Cegah Stunting, SD Muhammadiyah PK Kottabarat Gelar Kampanye Isi Piringku

oleh
oleh
stunting
SD Muhammadiyah PK Kottabarat Surakarta mengikuti kegiatan kampanye "isi piringku" untuk pencegahan stunting | dok Humas SD PK Kottabarat

SOLO, MettaNEWS – Cegah stunting murid SD Muhammadiyah PK Kottabarat Surakarta ikuti kegiatan kampanye “isi piringku”. Sebanyak 84 murid kelas 5 ini mengikuti kegiatan di aula sekolah setempat.

Kepala SD Muhammadiyah PK Kottabarat, Nursalam menjelaskan, kegiatan ini bertujuan untuk mengkampanyekan pemahaman gizi seimbang kepada para murid.

“Isi piringku merupakan pedoman dari Kementerian Kesehatan. Untuk mensosialisasikan konsumsi makanan yang sesuai pedoman gizi seimbang,” jelas Nursalam.

Pada kampanye isi piringku menghadirkan narasumber. Hadir Tiara Putri Kusumawardani dari UPT Puskesmas Purwosari Surakarta dan perwakilan pengurus komite kelas 5.

Nursalam berharap semua peserta bisa mengikuti dengan fokus. Dan menyampaikan pertanyaan apabila ada hal-hal yang belum jelas.

“Kampanye gizi seimbang sangat penting. Sebagai bentuk kepedulian sekolah turut serta menyukseskan program pemerintah, yaitu pencegahan stunting,” ujarnya.

Tiara Putri Kusumawardani dalam paparannya, menjelaskan tentang 4 pilar gizi seimbang.

“Mulai dari pentingnya pola hidup aktif dan berolahraga, menjaga berat badan ideal. Juga mengkonsumsi makanan dengan beraneka ragam dan menerapkan pola hidup bersih dan sehat,” tutur Tiara.

Kegiatan selanjutnya adalah materi dari pengurus komite kelas 5. Yaitu praktik secara berkelompok. Setiap kelompok beranggotakan 5 atau 6 murid dan masing-masing memegang lembar kerja.

Setiap kelompok mendapat tugas mengelompokkan jenis sayur, buah, lauk, dan makanan pokok. Sesuai pedoman gizi seimbang yang tertera pada satu piring setiap makan. Yakni 1/3 piring berisi sayur, 1/3 piring berisi makanan pokok. Dan 1/6 piring berisi buah, dan 1/6 piring berisi lauk.

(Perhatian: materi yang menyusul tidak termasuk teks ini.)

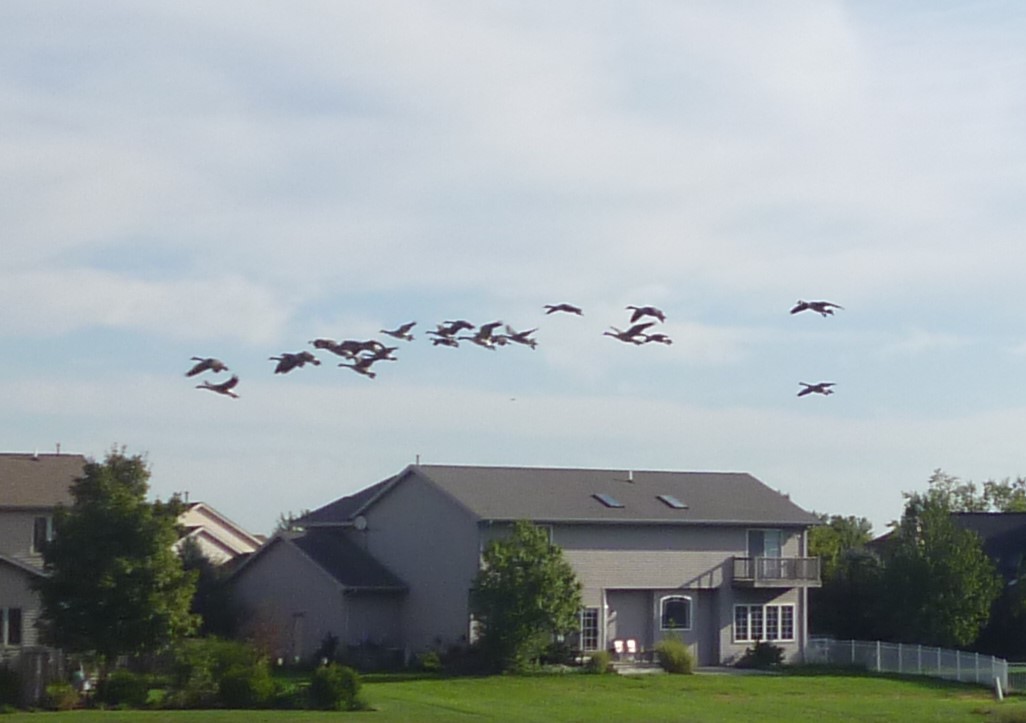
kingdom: Animalia
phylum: Chordata
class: Aves
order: Anseriformes
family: Anatidae
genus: Branta
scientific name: Branta canadensis
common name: Canada goose
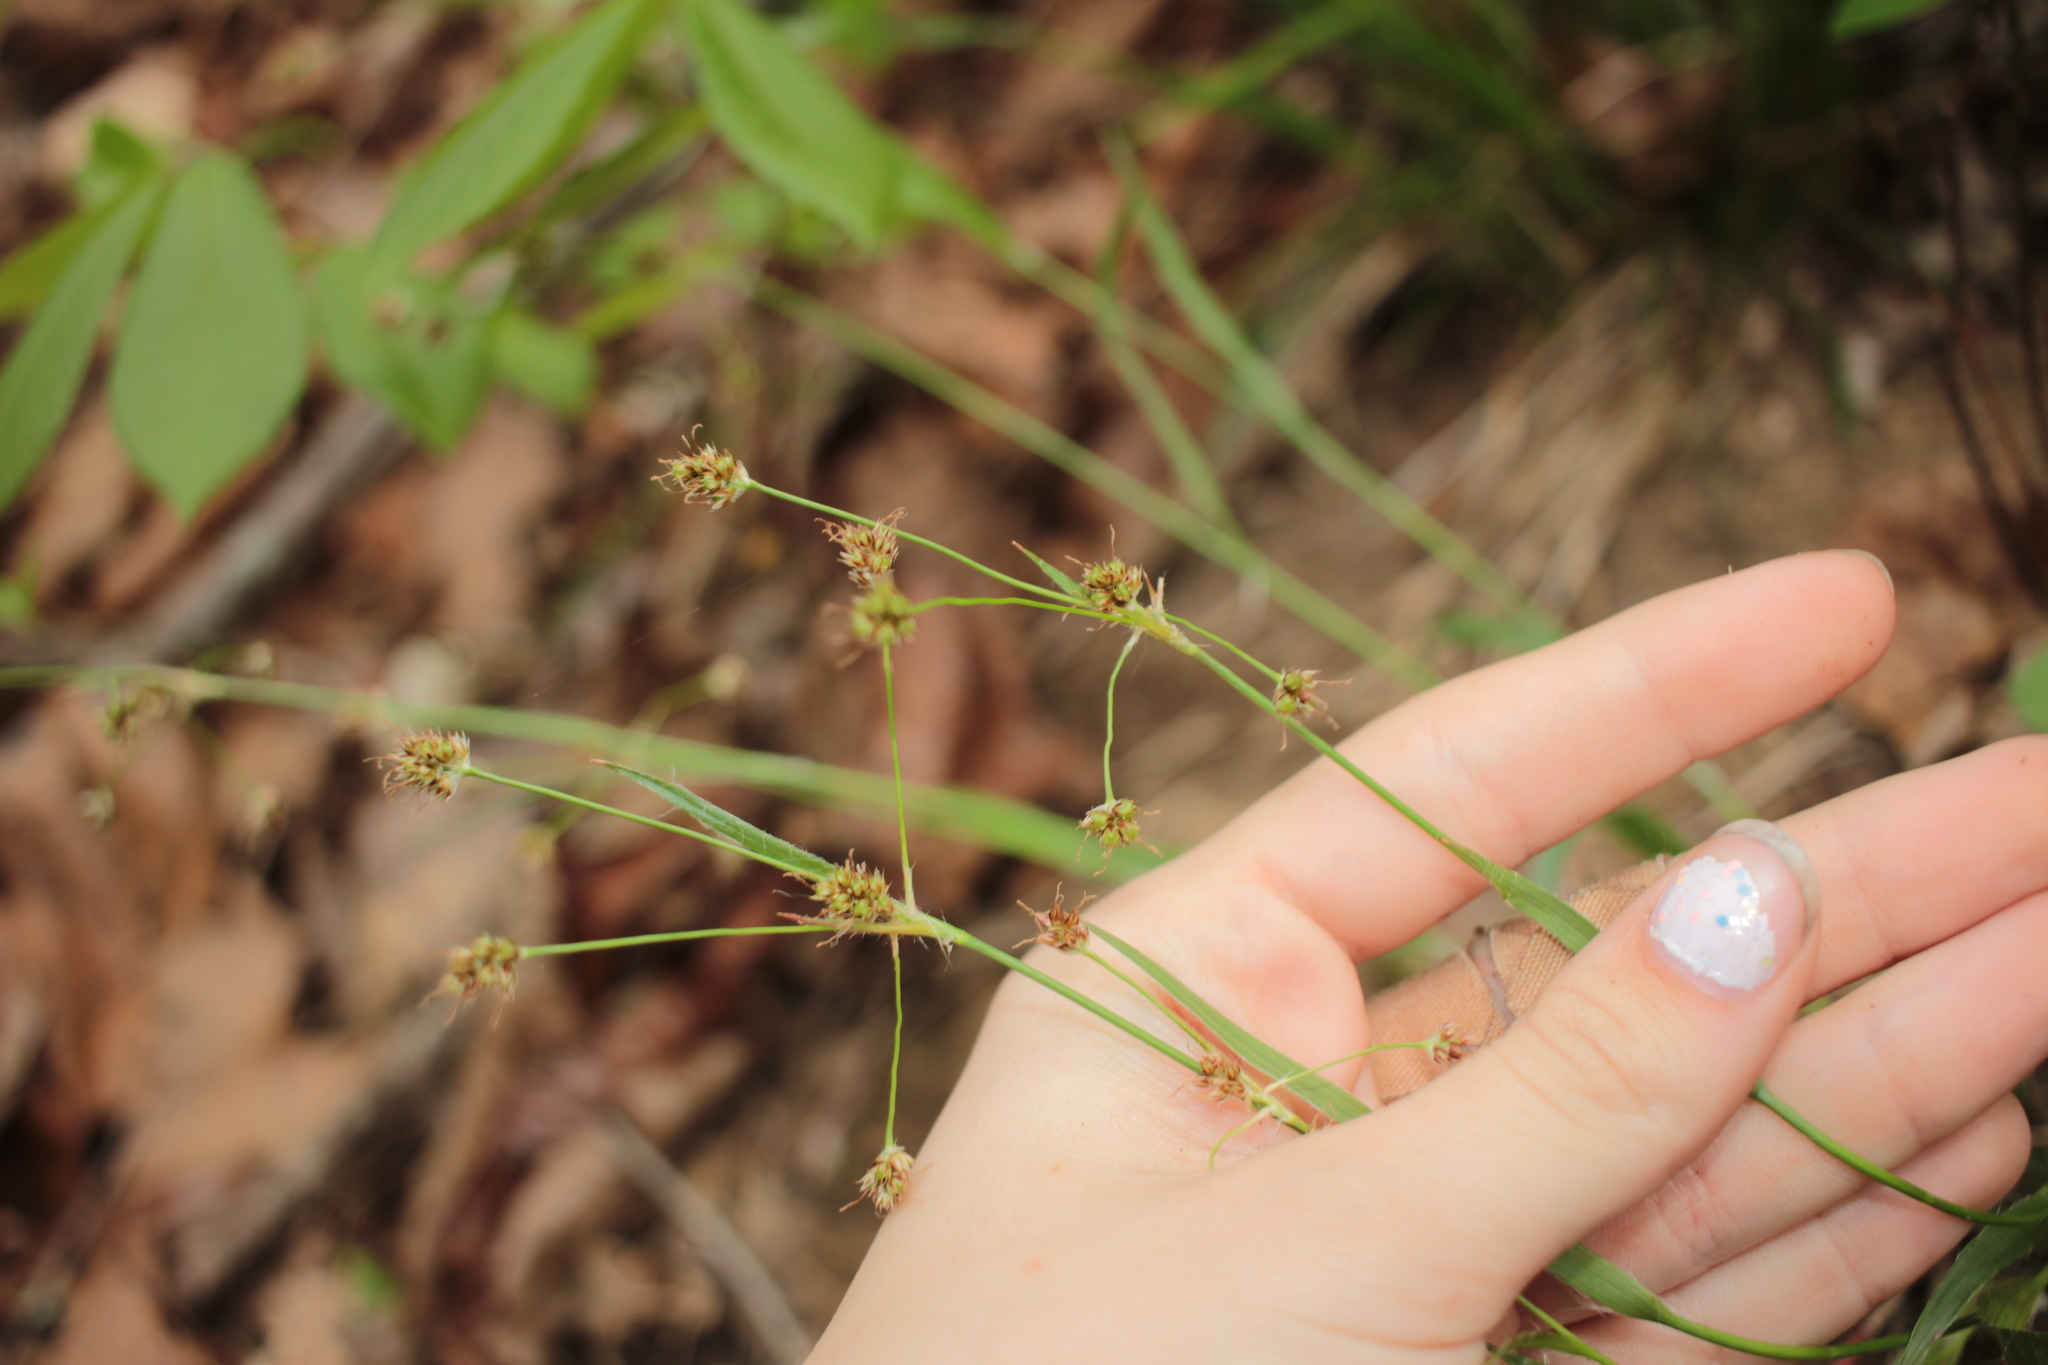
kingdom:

Seluruh peserta terlihat antusias dan kompak dalam menyelesaikan lembar kerja masing-masing. Semua berlomba-lomba ingin selesai lebih awal.

Arsyadana, selaku penitia kegiatan berharap kegiatan ini betul-betul bisa dipahami murid secara menyeluruh.

“Kegiatan ini bagian dari program sekolah yang berkaitan dengan kampanye gizi seimbang dan rencananya akan dilakukan secara rutin, ungkap Dana.

Salah satu murid kelas 5, Nismara Pragya Chedrina Agung, merasa senang dengan kegiatan ini.

“Kelompok saya menyelesaikan tugas praktik paling pertama selesai. Alhamdulillah, mendapat penilaian terbaik”, pungkasnya.